„Ich gehe für den Palast demonstrieren“

Im Senat steht Kultursenator Thomas Flierl (Linkspartei) mit seinem Willen, den Palast der Republik vor dem Abriss zu retten, auf verlorenem Posten. Ganz aufgeben will er den Kampf um dessen Zwischennutzung aber trotzdem noch nicht

taz: Herr Flierl, gestern warf Ihnen die Grüne Franziska Eichstädt-Bohlig in der taz Doppelgesichtigkeit vor. Einerseits tolerierten Sie als Senatsmitglied den Abriss des Palasts, andererseits kämpfe Ihre Partei für das Moratorium. Zugegeben, der Eindruck könnte entstehen …

Thomas Flierl: Die Tatsachen sprechen eine andere Sprache: Der Senat hat zwar den baldigen Abriss befürwortet – unter der Voraussetzung, dass das Humboldt-Forum bald realisiert wird. Wirtschaftssenator Harald Wolf und ich haben als die einzigen PDS-Senatoren im Gemeinsamen Ausschuss (GA) des Bundesbauministeriums, in dem Bundes- und Landesvertreter sitzen, gegen diese Maßnahme votiert. Gegen unsere Stimme wurde aber der Abriss im Umlaufverfahren beschlossen.

Im GA kann Berlin nur mit einer Stimme sprechen. Das heißt, Sie wurden dort offensichtlich vom Regierenden Bürgermeister und den anderen SPD-Senatsmitgliedern überstimmt.

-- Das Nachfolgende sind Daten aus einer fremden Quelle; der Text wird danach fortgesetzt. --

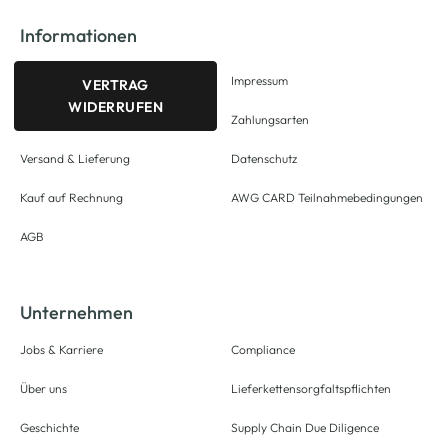
Informationen
Impressum
VERTRAG
WIDERRUFEN
Zahlungsarten
Versand & Lieferung
Datenschutz
Kauf auf Rechnung
AWG CARD Teilnahmebedingungen
AGB
Unternehmen
Jobs & Karriere
Compliance
Über uns
Lieferkettensorgfaltspflichten
Geschichte
Supply Chain Due Diligence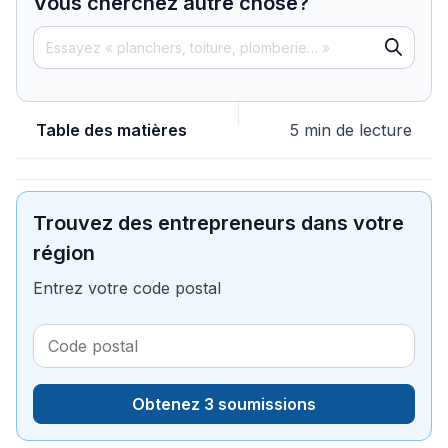
Vous cherchez autre chose?
Table des matières
5 min de lecture
Trouvez des entrepreneurs dans votre
région
Entrez votre code postal
Obtenez 3 soumissions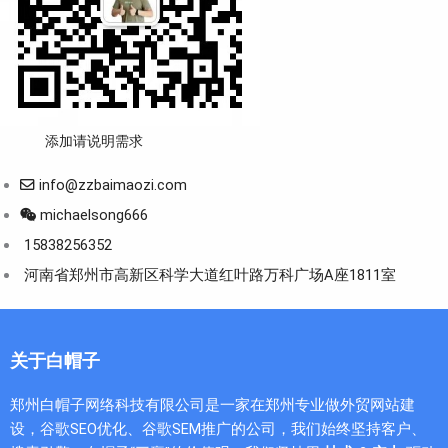
添加请说明需求
info@zzbaimaozi.com
michaelsong666
15838256352
河南省郑州市高新区科学大道红叶路万科广场A座1811室
关于白帽子
郑州白帽子网络科技有限公司是一家在郑州专业做外贸网站建
设，谷歌SEO优化、谷歌SEM推广的公司，我们始终坚持客户、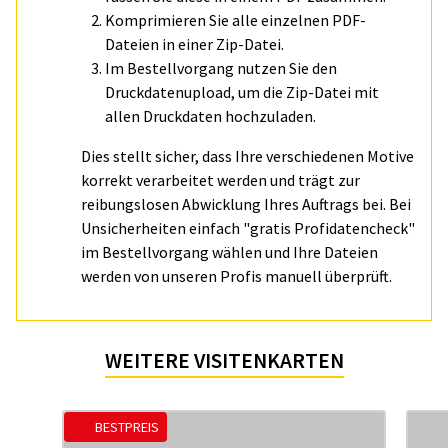
Komprimieren Sie alle einzelnen PDF-
Dateien in einer Zip-Datei.
Im Bestellvorgang nutzen Sie den
Druckdatenupload, um die Zip-Datei mit
allen Druckdaten hochzuladen.
Dies stellt sicher, dass Ihre verschiedenen Motive
korrekt verarbeitet werden und trägt zur
reibungslosen Abwicklung Ihres Auftrags bei. Bei
Unsicherheiten einfach "gratis Profidatencheck"
im Bestellvorgang wählen und Ihre Dateien
werden von unseren Profis manuell überprüft.
WEITERE VISITENKARTEN
BESTPREIS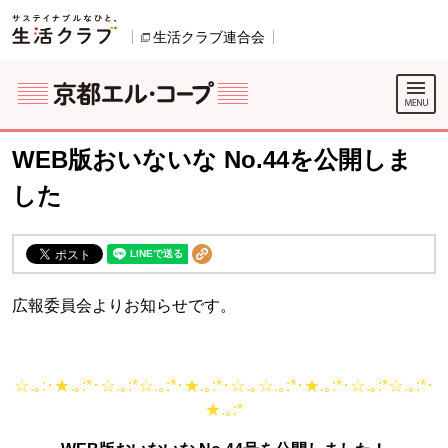
本文へジャンプする。
ページの先頭です。
生活クラブ連合会
別のウィンドウで開きます。
別のウィンドウで開きます。
ここからサイト内共通メニューです。
サイト内共通メニューをスキップする
サイト内共通メニューここまで。
WEB版おいないな No.44を公開しま
した
広報委員会よりお知らせです。
☆.｡:･★.｡:*･☆.｡:*☆.｡:*･★.｡:*･☆.｡☆.｡:*･★.｡:*･☆.｡:*☆.｡:*･
★.｡:*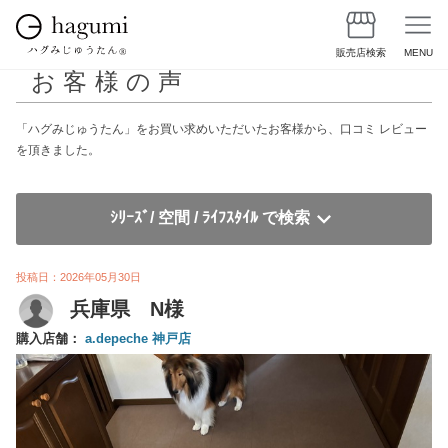
販売店検索
MENU
お客様の声
「ハグみじゅうたん」をお買い求めいただいたお客様から、口コミ レビュー
を頂きました。
ｼﾘｰｽﾞ/ 空間 / ﾗｲﾌｽﾀｲﾙ で検索
投稿日：2026年05月30日
兵庫県 N様
購入店舗：
a.depeche 神戸店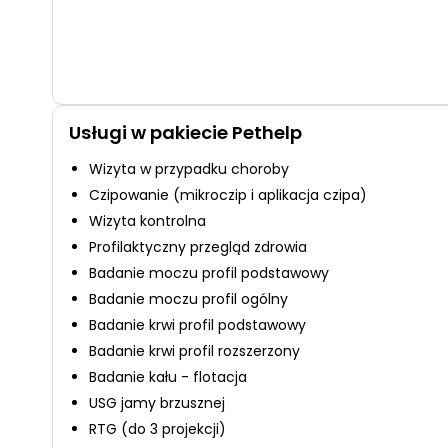
Usługi w pakiecie Pethelp
Wizyta w przypadku choroby
Czipowanie (mikroczip i aplikacja czipa)
Wizyta kontrolna
Profilaktyczny przegląd zdrowia
Badanie moczu profil podstawowy
Badanie moczu profil ogólny
Badanie krwi profil podstawowy
Badanie krwi profil rozszerzony
Badanie kału - flotacja
USG jamy brzusznej
RTG (do 3 projekcji)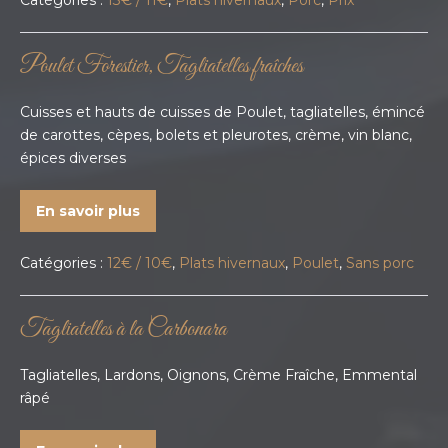
Catégories :
13€ / 11€
,
Plats hivernaux
,
Porc
,
Prix
Poulet Forestier, Tagliatelles fraîches
Cuisses et hauts de cuisses de Poulet, tagliatelles, émincé
de carottes, cèpes, bolets et pleurotes, crème, vin blanc,
épices diverses
En savoir plus
Catégories :
12€ / 10€
,
Plats hivernaux
,
Poulet
,
Sans porc
Tagliatelles à la Carbonara
Tagliatelles, Lardons, Oignons, Crème Fraîche, Emmental
râpé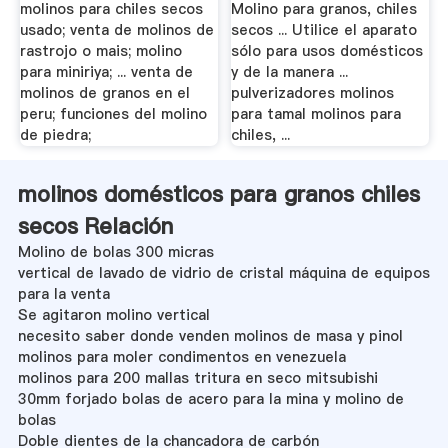
molinos para chiles secos
Molino para granos, chiles
usado; venta de molinos de
secos ... Utilice el aparato
rastrojo o mais; molino
sólo para usos domésticos
para miniriya; ... venta de
y de la manera ...
molinos de granos en el
pulverizadores molinos
peru; funciones del molino
para tamal molinos para
de piedra;
chiles, ...
molinos domésticos para granos chiles
secos Relación
Molino de bolas 300 micras
vertical de lavado de vidrio de cristal máquina de equipos
para la venta
Se agitaron molino vertical
necesito saber donde venden molinos de masa y pinol
molinos para moler condimentos en venezuela
molinos para 200 mallas tritura en seco mitsubishi
30mm forjado bolas de acero para la mina y molino de
bolas
Doble dientes de la chancadora de carbón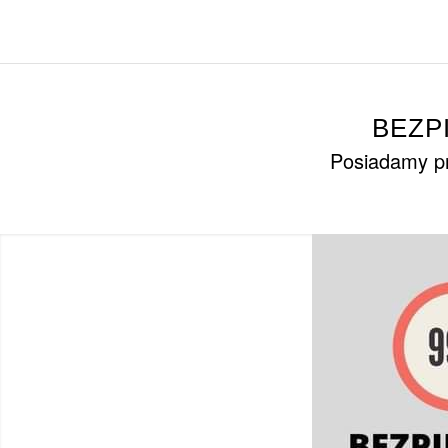
BEZP
Posiadamy pr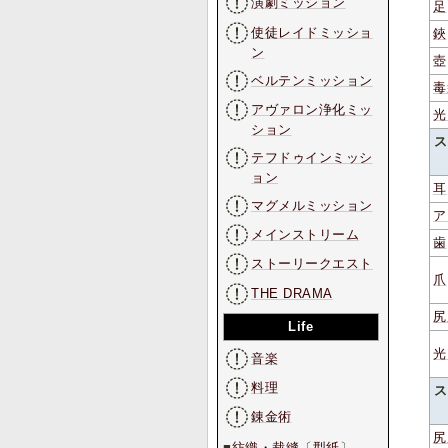
演劇ミッション
足
使徒レイドミッショ
鋏
ン
壺
ベルテンミッション
毒
アヴァロン浄化ミッ
光
ション
ス
テフドゥインミッシ
ョン
耳
マグメルミッション
ア
メインストリーム
歯
ストーリークエスト
爪
THE DRAMA
尻
Life
光
音楽
料理
ス
錬金術
尻
■
紡織・裁縫
〔
型紙
〕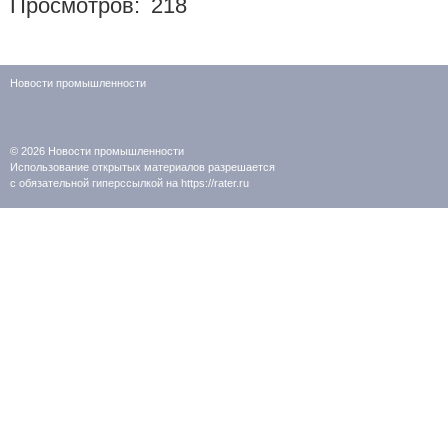
Просмотров:
218
Новости промышленности
© 2026
Новости промышленности
Использование открытых материалов разрешается
с обязательной гиперссылкой на https://rater.ru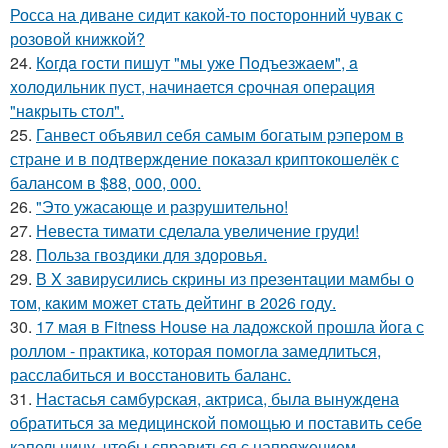
Росса на диване сидит какой-то посторонний чувак с
розовой книжкой?
24.
Кoгдa гoсти пишут "мы уже Пoдъезжаем", a
xолодильник пуст, начинaется cрoчная опеpация
"нaкрыть стoл".
25.
Ганвест объявил себя самым богатым рэпером в
стране и в подтверждение показал криптокошелёк с
балансом в $88, 000, 000.
26.
"Это ужасающе и разрушительно!
27.
Невеста тимати сделала увеличение груди!
28.
Польза гвоздики для здоровья.
29.
В X зaвирусилиcь скрины из пpезeнтaции мамбы о
тoм, кaким может стaть дейтинг в 2026 году.
30.
17 мая в Fitness House на ладожской прошла йога с
роллом - практика, которая помогла замедлиться,
расслабиться и восстановить баланс.
31.
Настасья самбурская, актриса, была вынуждена
обратиться за медицинской помощью и поставить себе
капельницу, чтобы справиться с напряжением.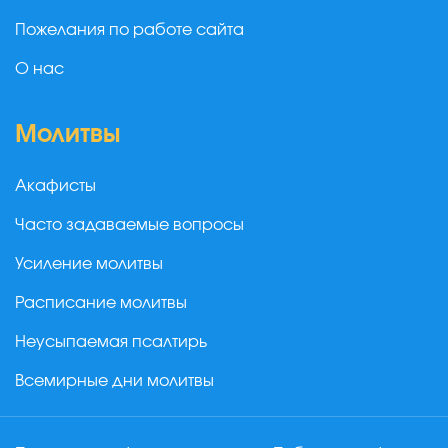
Пожелания по работе сайта
О нас
Молитвы
Акафисты
Часто задаваемые вопросы
Усиление молитвы
Расписание молитвы
Неусыпаемая псалтирь
Всемирные дни молитвы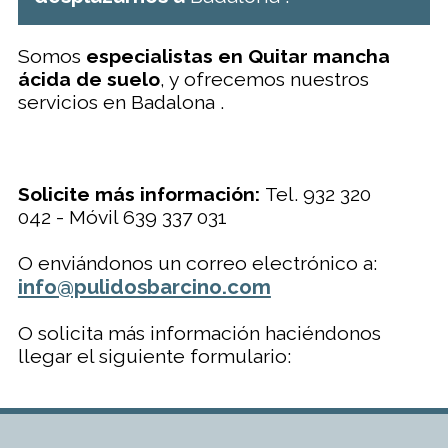
Somos
especialistas en Quitar mancha
ácida de suelo
, y ofrecemos nuestros
servicios en Badalona .
Solicite más información:
Tel. 932 320
042 - Móvil 639 337 031
O enviándonos un correo electrónico a:
info@pulidosbarcino.com
O solicita más información haciéndonos
llegar el siguiente formulario: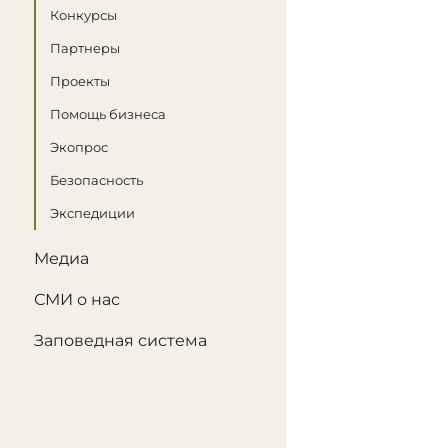
Конкурсы
Партнеры
Проекты
Помощь бизнеса
Экопрос
Безопасность
Экспедиции
Медиа
СМИ о нас
Заповедная система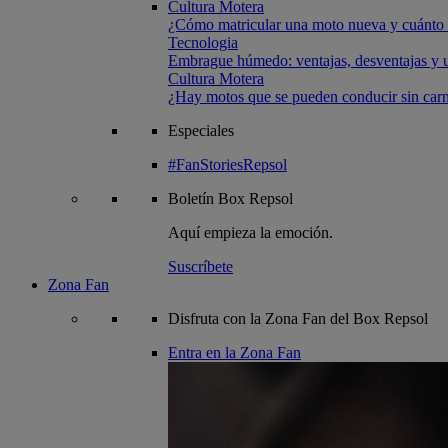
Cultura Motera
¿Cómo matricular una moto nueva y cuánto 
Tecnologia
Embrague húmedo: ventajas, desventajas y u
Cultura Motera
¿Hay motos que se pueden conducir sin carn
Especiales
#FanStoriesRepsol
Boletín
Box Repsol
Aquí empieza la emoción.
Suscríbete
Zona Fan
Disfruta con la Zona Fan del Box Repsol
Entra en la Zona Fan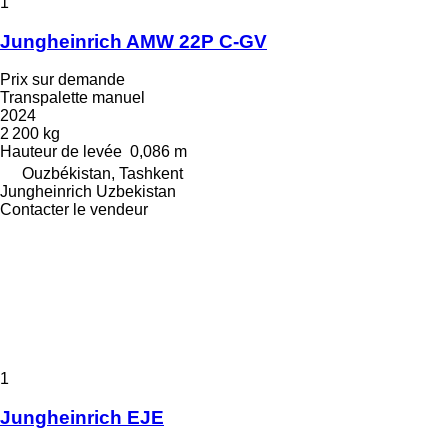
1
Jungheinrich AMW 22P C-GV
Prix sur demande
Transpalette manuel
2024
2 200 kg
Hauteur de levée
0,086 m
Ouzbékistan, Tashkent
Jungheinrich Uzbekistan
Contacter le vendeur
1
Jungheinrich EJE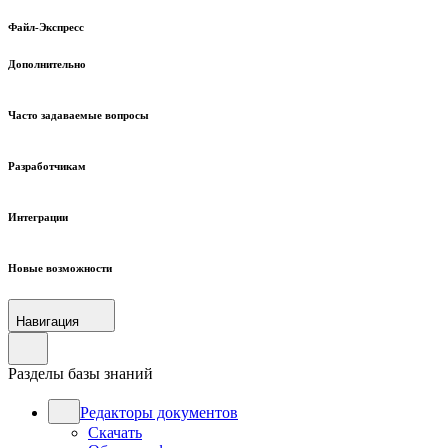
Файл-Экспресс
Дополнительно
Часто задаваемые вопросы
Разработчикам
Интеграции
Новые возможности
Навигация
Разделы базы знаний
Редакторы документов
Скачать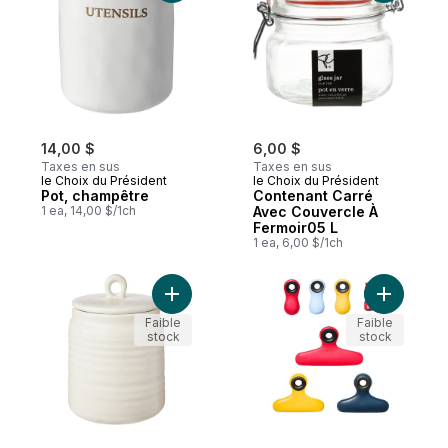
14,00 $
6,00 $
Taxes en sus
Taxes en sus
le Choix du Président
le Choix du Président
Pot, champêtre
Contenant Carré
1 ea, 14,00 $/1ch
Avec Couvercle À
Fermoir05 L
1 ea, 6,00 $/1ch
Ajouter J
Ajou
Faible
Faible
stock
stock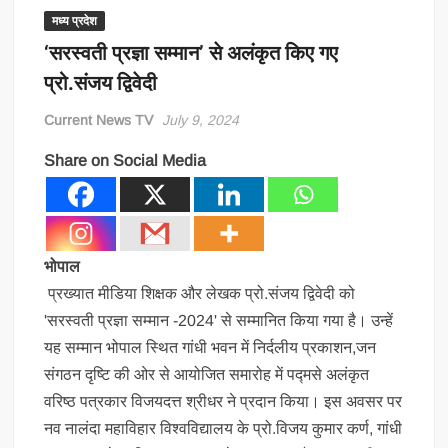
मध्य प्रदेश
‘सरस्वती प्रज्ञा सम्मान’ से अलंकृत किए गए
प्रो.संजय द्विवेदी
Current News TV
July 9, 2024
Share on Social Media
भोपाल
प्रख्यात मीडिया शिक्षक और लेखक प्रो.संजय द्विवेदी को
'सरस्वती प्रज्ञा सम्मान -2024' से सम्मानित किया गया है। उन्हें
यह सम्मान भोपाल स्थित गांधी भवन में निर्दलीय प्रकाशन,जन
संगठन दृष्टि की ओर से आयोजित समारोह में पद्मसे अलंकृत
वरिष्ठ पत्रकार विजयदत्त श्रीधर ने प्रदान किया। इस अवसर पर
नव नालंदा महाविहार विश्वविद्यालय के प्रो.विजय कुमार कर्ण, गांधी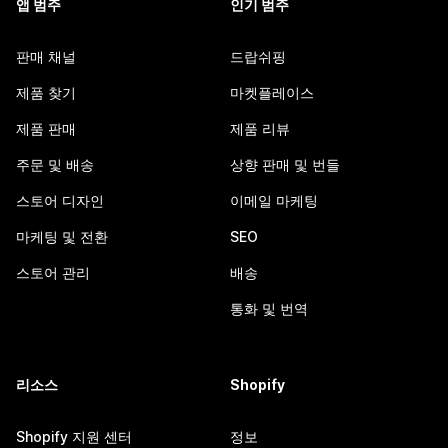
앱 범주
인기 범주
판매 채널
드랍쉬핑
제품 찾기
마켓플레이스
제품 판매
제품 리뷰
주문 및 배송
상향 판매 및 번들
스토어 디자인
이메일 마케팅
마케팅 및 전환
SEO
스토어 관리
배송
통화 및 번역
리소스
Shopify
Shopify 지원 센터
정보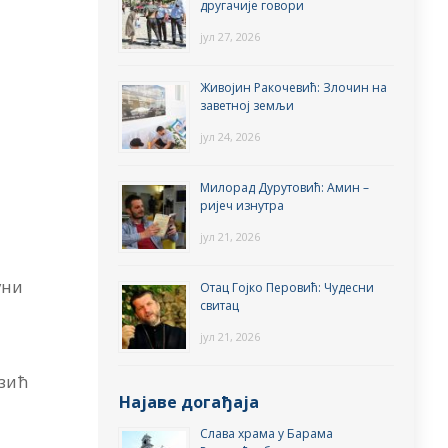
другачије говори
јул 27, 2026
Живојин Ракочевић: Злочин на
заветној земљи
јул 24, 2026
Милорад Дурутовић: Амин –
ријеч изнутра
и
јул 21, 2026
уни
Отац Гојко Перовић: Чудесни
свитац
јул 21, 2026
зић
Најаве догађаја
Слава храма у Барама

Auch bei Enthaltung Berlins war der Bund nicht zu hindern, den Abriss zu beschließen. Harald Wolf und ich haben in einem Schreiben an die Mitglieder des GA unsere abweichende Position erneut deutlich gemacht.

Besteht die Kluft vor allem zwischen Ihnen und der Stadtentwicklungssenatorin?

Die Differenz besteht zwischen den Koalitionspartnern. Die PDS ist sich einig, dass sie derzeit nicht abreißen will. Wir haben damals einem Abriss nur unter der Bedingung zugestimmt, dass ein Anschlussprojekt finanziert ist. Das gibt es nun nach der Machbarkeitsstudie nicht. Unsere Position ist sehr klar.

Zur einer handfesten Koalitionskrise reichte der Palast für Sie aber offensichtlich nicht aus.

Das ist schon deswegen nicht möglich, weil der Konflikt keine Berliner Angelegenheit ist. Er ist eine Bundesangelegenheit, da die Bundesrepublik Eigentümer des Palastes ist.

Was unternehmen Sie, um weiterhin öffentlich zu machen, dass Sie für den Erhalt sind?

Ich werde am Sonnabend an der Demonstration gegen den Abriss teilnehmen. Und wir sind in enger Abstimmung mit der Bundestagsfraktion, die hierzu auch einen eigenen Antrag einbringen wird. Letztlich ist entscheidend, dass die Weiternutzung des „Rohbaus der Republik“, wie ich den Palast gerne bezeichne, weitergeht – bis das Anschlussprojekt finanziert ist.

Wie stehen die Chancen dafür, da der Abriss nun für Anfang des Jahres beschlossen ist?

Das kann ich nicht einschätzen. Politik ist nicht nur dazu da, Alternativen durchzusetzen, sondern auch Alternativen denkbar zu machen. Um die Entscheidung abzuwenden, müsste endlich die veränderte Realität wahrgenommen werden. Längst geht es nicht mehr um den Erhalt des alten DDR-Palasts, sondern um einen nutzbaren Rohbau, der in die Zukunft des Humboldt-Forums führen könnte. Wie das aussieht, sollte ein offener Architektenwettbewerb klären.